バセドウ病はこんな病気
バセドウ病は、免疫系の異常により甲状腺が過剰に働くようになる自己免疫疾患のひとつです。
甲状腺の活動が過剰になると、甲状腺ホルモンの分泌量が増加し、全身の新陳代謝が加速される状態、つまり甲状腺機能亢進症を引き起こします。
原因
バセドウ病の主な原因は遺伝と環境要素の組み合わせで、特に女性やストレスがたまると発病しやすいとされています。
具体的には、体内の免疫システムが誤って甲状腺を攻撃する自己抗体を産生することで、甲状腺が過剰に働くようになります。
症状
バセドウ病の主な症状は、動悸、頻脈、手の震えなどで、目が突き出る(眼球突出)、眼瞼反転、視力低下など眼症状も起きます。
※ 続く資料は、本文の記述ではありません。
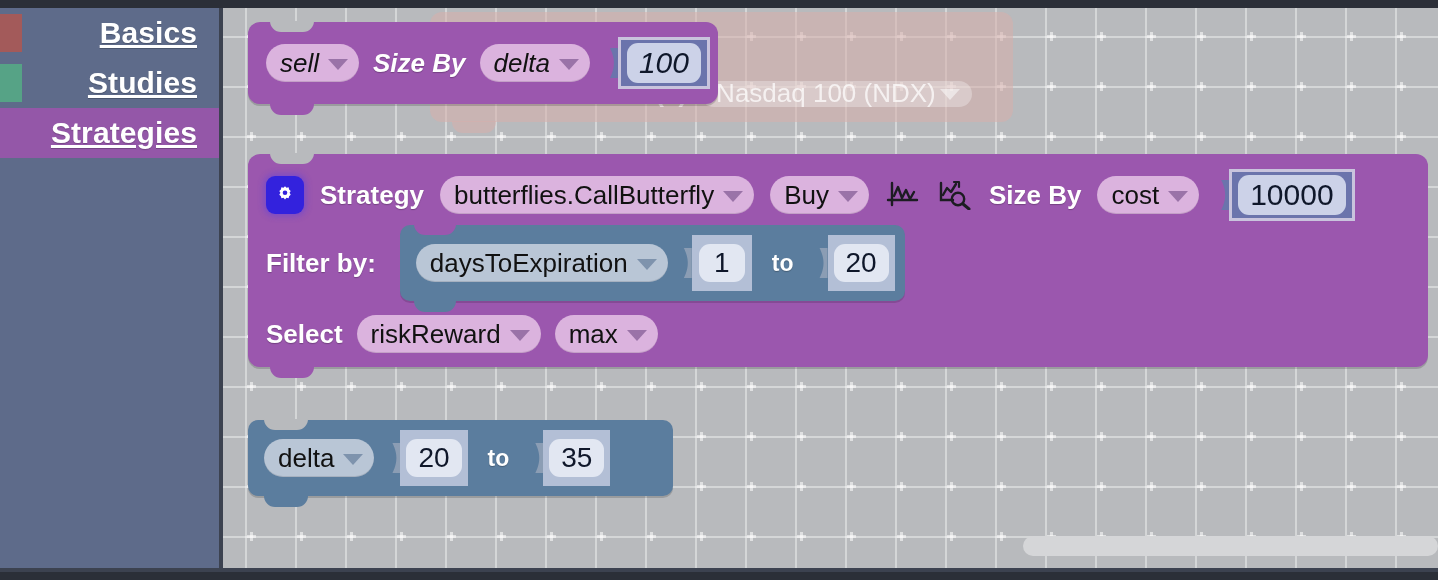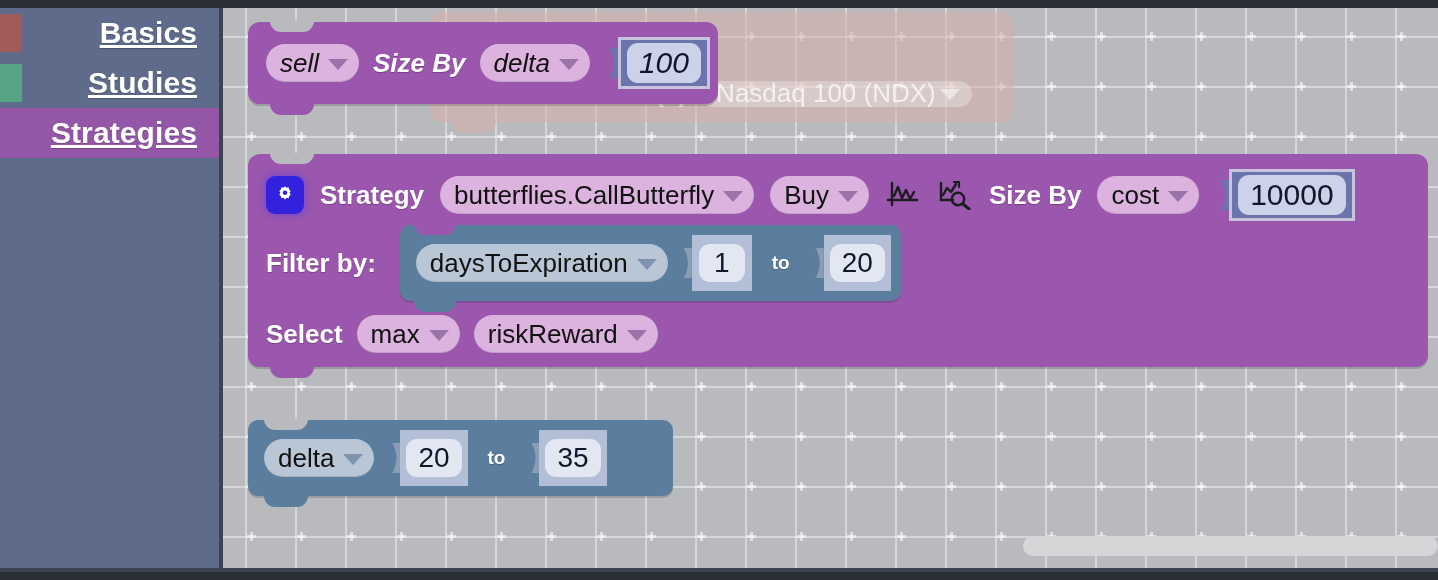"to" .txt-sm { font-size: 19px -> 23px }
また、急激な体重減少、手足の薄皮、多汗、熱感、頭痛など多彩な症状が出現することもあり、精神状態にも大きな影響を及ぼします。
検査方法
バセドウ病の検査方法は、まず症状と身体的診察から疑われ、さらに血液検査で甲状腺ホルモン(T3、T4)の過剰な分泌や甲状腺刺激ホルモン(TSH)の減少を確認します。
また、抗TSH受容体抗体(TRAb)の測定や、甲状腺エコー、ラジオヨード摂取試験も行われることがあります。
診断方法
バセドウ病の診断方法は、患者の症状、身体的所見、血液検査結果などから総合的に判断されます。
特に、甲状腺ホルモンの過剰分泌と抗TSH受容体抗体(TRAb)の存在が確認できればバセドウ病と診断されます。
治療方法
バセドウ病の治療法は、甲状腺ホルモンの生成を抑制する抗甲状腺薬を使う方法、ラジオヨードによる放射線治療、甲状腺の一部または全部を外科的に摘出する手術があります。
患者の年齢、症状の重さ、個々の体調などに応じて最良の治療法が選択されます。